We’re excited to welcome Marco Mejia to the role of President of ANZA Cycling. Originally from Quito, Ecuador, Marco has been part of the group for the past two years working closely with the committee on various initiatives to further strengthen the community. As Megan Kinder steps down to focus on the wider ANZA presidency, Marco is full of ideas and energy to move ANZA Cycling into the future. We caught up with him for more background info.
Tell us about yourself Marco …
Although I was born in Ecuador, I lived in the US for almost 10 years when I was younger. This lead me to practice various sports including ice and roller hockey, even being selected to join the National Team and compete in the Panamerican games. Skating is a great aerobic sport and as part of our training we also did quite a bit of cycling.
How long have you lived in Singapore?
For just over three years. I live in River Valley with my wife Eva (who also rides with ANZA) and my two girls; Emily, 6, and Natalie, 8. We are very close to Great World City so it’s always a convenient option to pop out for a coffee or weekend lunch with the kids. About half a year after we arrived in Singapore, I was riding around by myself and saw a group of cyclists that passed by in full ANZA kit. When I got home I looked up ANZA and joined that same weekend!
I look forward to ensuring ANZA Cycling continues to be a safe, welcoming, and inclusive community
When did you discover a passion for cycling?
From the age of about nine, I used to ride my bike to school everyday. I wish I had Strava back then because I put in a lot of kms each week! I was more into mountain biking and trail riding before moving to Singapore where I got into road cycling with ANZA. It’s been
an incredible journey that has taken me on some awesome rides in the US, UK and Ireland. My next stop is the Mallorca 312 in 2023 which I’m looking forward to.
Why did you run for ANZA Cycling President?
Ever since joining ANZA Cycling, it quickly became a very important part of my social and fitness life on the island. It’s an incredible organisation with like-minded individuals. The community has not only enabled me to improve my overall fitness, but also provided a sense of purpose and motivation during the difficult time of the pandemic. When the opportunity presented itself, it felt natural to put myself forward as a candidate for Club President, a voluntary role in which I could give back by collaborating with the committee and helping steer it in a new post-Covid direction. I feel excited about implementing some new ideas and making sure the group continues to be a safe, welcoming, and inclusive community for all.
What ideas are you working on?
It’s early days and as a committee we are always looking at ways that we can enable members to have more fun on and off the bike! For example, we will look at having regular bike maintenance workshops. These will teach current and newer members basics such as changing a flat tyre, drivetrain maintenance, tuning and indexing, as well as how to keep your bike safe and roadworthy. There’s lots more to come!
On the road again: Other happenings in the community
A cycling trip to KL saw the group taking on an epic ride, followed by serious recovery mode.
When the land crossing between Malaysia and Singapore opened up again a few months back, it was game on for ANZA Cycling club trips. Andrew Cherriman, the Vice President at the time and a trip organising veteran for the club, was flexing his skills to get ANZA Cycling members across the border and into Kuala Lumpur (KL) for the first long-awaited club trip since the pandemic.

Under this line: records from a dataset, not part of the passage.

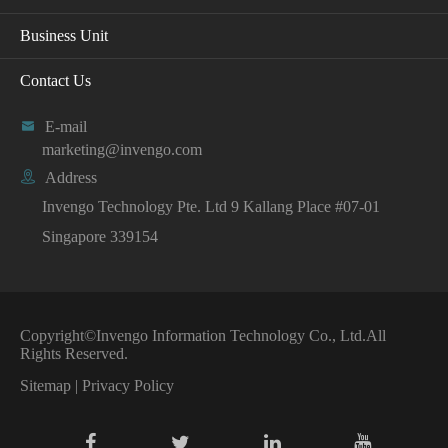
Business Unit
Contact Us

E-mail
marketing@invengo.com

Address
Invengo Technology Pte. Ltd 9 Kallang Place #07-01
Singapore 339154
Copyright©
Invengo Information Technology Co., Ltd.
All
Rights Reserved.
Sitemap
|
Privacy Policy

Getting eighteen cyclists (plus some partners), bikes, kit and luggage into a bus and onwards to Malaysia was no small feat. Participants met up at the designated area on the Friday afternoon to get a head start on the ‘Durian Tourist’ traffic heading the same way for a bumper harvest season.

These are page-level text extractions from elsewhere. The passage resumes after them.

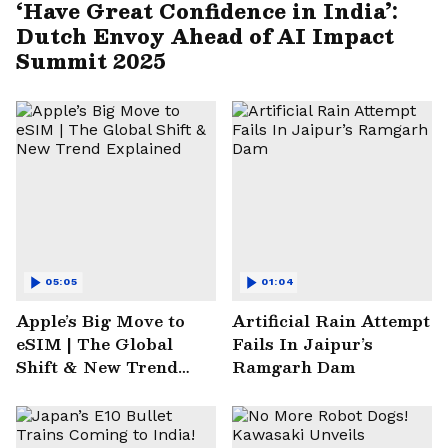
‘Have Great Confidence in India’:
Dutch Envoy Ahead of AI Impact
Summit 2025
05:05
01:04
Apple’s Big Move to
Artificial Rain Attempt
eSIM | The Global
Fails In Jaipur’s
Shift & New Trend
Ramgarh Dam
Explained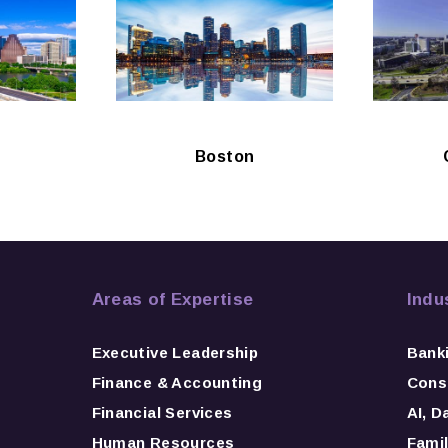
Boston
Areas of Expertise
Indu
Executive Leadership
Bank
Finance & Accounting
Consu
Financial Services
AI, D
Human Resources
Famil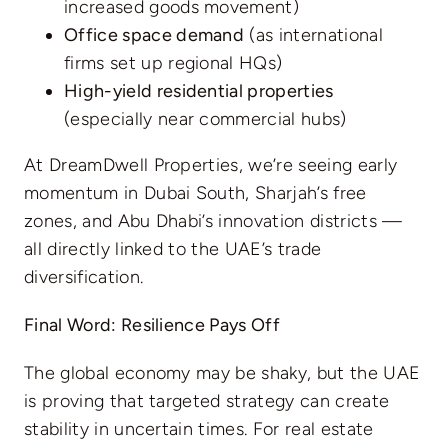
increased goods movement)
Office space demand
(as international
firms set up regional HQs)
High-yield residential properties
(especially near commercial hubs)
At DreamDwell Properties, we’re seeing early
momentum in Dubai South, Sharjah’s free
zones, and Abu Dhabi’s innovation districts —
all directly linked to the UAE’s trade
diversification.
Final Word: Resilience Pays Off
The global economy may be shaky, but the UAE
is proving that targeted strategy can create
stability in uncertain times. For real estate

The long commute into KL was largely uneventful, only hitting mild traffic as we made our way to the Dorsett Hotel to get a good night’s kip before two days of solid riding. Saturday saw the cyclists taking on a mammoth 140km ride with 1,800m of climbing along the windy roads of Genting Sempah and Colmar, before turning back to take on Janda Baik on the return. Let’s just say, it was a good thing we had Hafiz in a support car who took really good care of everyone.
Sunday’s ‘recovery’ ride, if you would call it that, was half the distance and climbing of the previous day, along the quiet roads of Ampang. The two days of climbing was sufficient to knock out and silence a few participants who went into recovery mode whilst commuting back to Singapore on Sunday on the bus. It was a short trip, but definitely well worth doing if you haven’t done it before.